Is Bupropion Used for Anxiety? What to Know

Bupropion is not FDA-approved for treating anxiety disorders, and current psychiatric guidelines consider it ineffective for standalone anxiety conditions like generalized anxiety disorder, social anxiety, or panic disorder. Its approved uses are limited to major depressive disorder and prevention of seasonal affective disorder. That said, the relationship between bupropion and anxiety is more nuanced than a simple “no,” especially when anxiety shows up alongside depression.

What Bupropion Is Approved For

Bupropion (sold under brand names like Wellbutrin and Zyban) is approved for two conditions: major depressive disorder and seasonal affective disorder. It also has a separate approval for smoking cessation under a different brand name. Anxiety disorders are not among its labeled uses, and the FDA prescribing information actually lists anxiety as a potential side effect rather than something the drug treats.

Why It Works Differently Than Typical Anxiety Medications

Most medications prescribed for anxiety disorders, like SSRIs, work primarily by increasing serotonin levels in the brain. Bupropion takes a completely different approach. It blocks the reabsorption of two other brain chemicals, norepinephrine and dopamine, while having essentially zero effect on serotonin. This distinction matters because serotonin activity is central to how most anxiety medications do their job.

That unique mechanism is a double-edged sword. On one hand, it means bupropion avoids the side effects that make SSRIs difficult for some people: sexual dysfunction, weight gain, and sedation are not typically associated with bupropion. On the other hand, the boost in norepinephrine and dopamine can have a stimulating, activating quality that may actually worsen anxiety in some people, particularly in the early weeks of treatment.

It Can Help Anxiety Tied to Depression

Here’s where things get interesting. A meta-analysis pooling data from 10 double-blind clinical trials found that bupropion reduced anxiety symptoms just as effectively as SSRIs in people being treated for major depression. The improvements on standardized anxiety rating scales were nearly identical between the two drug classes, and among patients whose depression fully remitted, residual anxiety levels were the same regardless of whether they took bupropion or an SSRI.

This finding surprised many clinicians. Surveys have shown that doctors are less likely to prescribe bupropion for depressed patients who also have significant anxiety symptoms, favoring SSRIs instead. But the clinical data doesn’t support that preference.

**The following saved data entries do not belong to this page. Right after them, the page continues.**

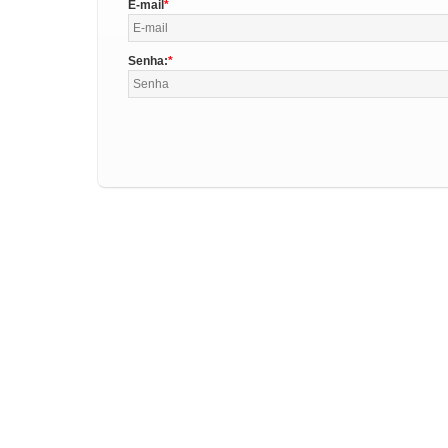
E-mail
Senha:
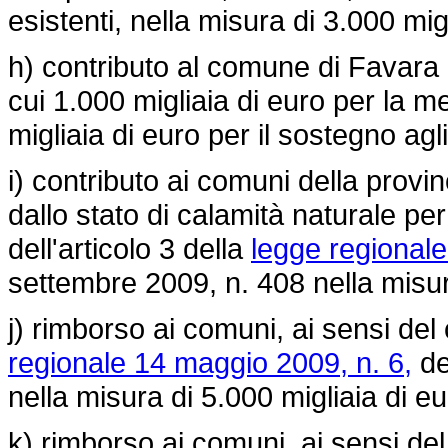
esistenti, nella misura di 3.000 mig
h) contributo al comune di Favara n
cui 1.000 migliaia di euro per la m
migliaia di euro per il sostegno agl
i) contributo ai comuni della provin
dallo stato di calamità naturale per
dell'articolo 3 della
legge regionale
settembre 2009, n. 408
nella misur
j) rimborso ai comuni, ai sensi del
regionale 14 maggio 2009, n. 6,
de
nella misura di 5.000 migliaia di eu
k) rimborso ai comuni, ai sensi de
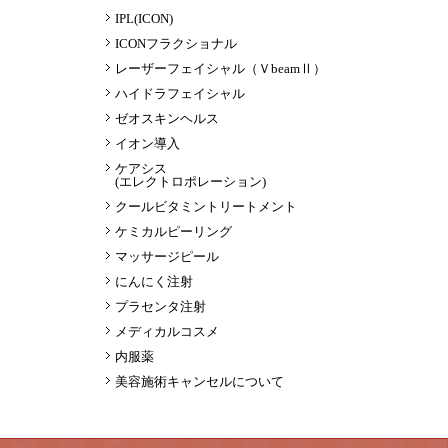
IPL(ICON)
ICONフラクショナル
レーザーフェイシャル（ＶbeamⅡ）
ハイドラフェイシャル
ゼオスキンヘルス
イオン導入
ケアシス
(エレクトロポレーション)
クールビタミントリートメント
ケミカルピーリング
マッサージピール
にんにく注射
プラセンタ注射
メディカルコスメ
内服薬
美容施術キャンセルについて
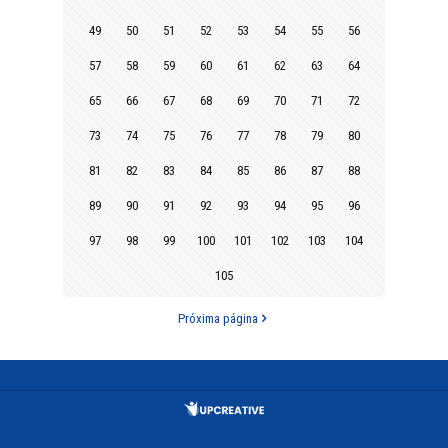
49
50
51
52
53
54
55
56
57
58
59
60
61
62
63
64
65
66
67
68
69
70
71
72
73
74
75
76
77
78
79
80
81
82
83
84
85
86
87
88
89
90
91
92
93
94
95
96
97
98
99
100
101
102
103
104
105
Próxima página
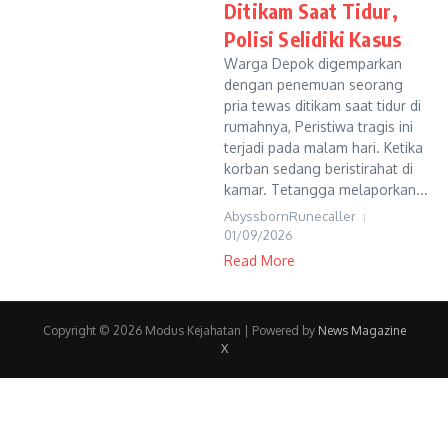
Ditikam Saat Tidur,
Polisi Selidiki Kasus
Warga Depok digemparkan
dengan penemuan seorang
pria tewas ditikam saat tidur di
rumahnya, Peristiwa tragis ini
terjadi pada malam hari. Ketika
korban sedang beristirahat di
kamar. Tetangga melaporkan...
AbyssbornRunecaller
01/09/2026
Read More
Copyright © 2026 Modus Kejahatan | Powered by
News Magazine
X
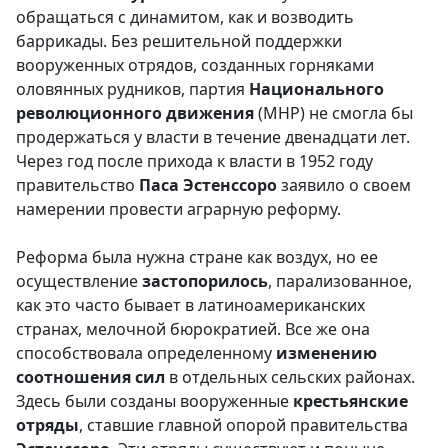
обращаться с динамитом, как и возводить
баррикады. Без решительной поддержки
вооруженных отрядов, созданных горняками
оловянных рудников, партия
Национального
революционного
движения
(МНР) не смогла бы
продержаться у власти в течение двенадцати лет.
Через год после прихода к власти в 1952 году
правительство
Паса Эстенссоро
заявило о своем
намерении провести аграрную реформу.
Реформа была нужна стране как воздух, но ее
осуществление
застопорилось
, парализованное,
как это часто бывает в латиноамериканских
странах, мелочной бюрократией. Все же она
способствовала определенному
изменению
соотношения сил
в отдельных сельских районах.
Здесь были созданы вооруженные
крестьянские
отряды
, ставшие главной опорой правительства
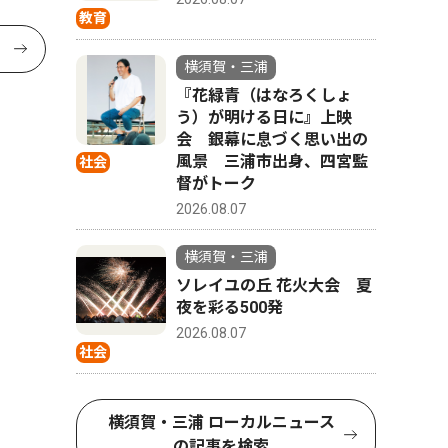
教育
横須賀・三浦
『花緑青（はなろくしょ
う）が明ける日に』上映
会 銀幕に息づく思い出の
風景 三浦市出身、四宮監
社会
督がトーク
2026.08.07
横須賀・三浦
ソレイユの丘 花火大会 夏
夜を彩る500発
2026.08.07
社会
横須賀・三浦 ローカルニュース
の記事を検索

When anxiety exists as part of depression rather than as a separate disorder, bupropion appears to address it just as well as serotonin-based medications do.

The key distinction is the source of the anxiety. If your anxiety is a symptom of an underlying depressive episode, treating the depression with bupropion may relieve it. If you have a primary anxiety disorder (generalized anxiety, panic disorder, social anxiety, OCD), bupropion is not considered an effective treatment, and University of Washington psychiatric guidelines from 2024 state this plainly.

Bupropion Can Also Increase Anxiety

One of the most common concerns with bupropion is that it can make anxiety worse, at least temporarily. Agitation occurs in up to 32% of patients, making it one of the drug’s most frequent side effects. Anxiety itself is reported in 1% to 10% of users, and tremor affects up to 21%. Insomnia, which often fuels anxiety, occurs in up to 45% of patients.

These numbers are worth understanding if you’re considering bupropion and already deal with anxiety. The stimulating nature of the drug, driven by its effects on norepinephrine and dopamine, can feel like drinking too much coffee for some people. This activation tends to be most pronounced during the first few weeks and may settle with time, but for people whose primary complaint is anxiety, this side effect profile is often a dealbreaker.

Who Should Avoid Bupropion

Beyond its limited usefulness for primary anxiety disorders, bupropion carries specific contraindications. It cannot be used by anyone with a seizure disorder, as it lowers the seizure threshold in a dose-dependent way. People with a current or past diagnosis of bulimia or anorexia nervosa face a higher seizure risk on the drug and should not take it. It’s also contraindicated for anyone going through abrupt withdrawal from alcohol or sedatives, including benzodiazepines, because withdrawal already raises seizure risk.

Where Bupropion Fits in Anxiety Management

If you’re taking bupropion for depression and noticing your anxiety improving alongside your mood, that’s consistent with what clinical trials show. The drug treats the whole depressive syndrome, anxiety symptoms included. Some prescribers also combine bupropion with an SSRI, using the SSRI to target anxiety and serotonin pathways while bupropion addresses fatigue, low motivation, or SSRI-related sexual side effects.

If anxiety is your primary problem and depression isn’t part of the picture, bupropion is unlikely to help and may make things worse. SSRIs and other serotonin-active medications remain the first-line pharmacological options for most anxiety disorders. The research is clear that bupropion can match SSRIs for anxiety within depression, but that finding doesn’t extend to anxiety disorders on their own.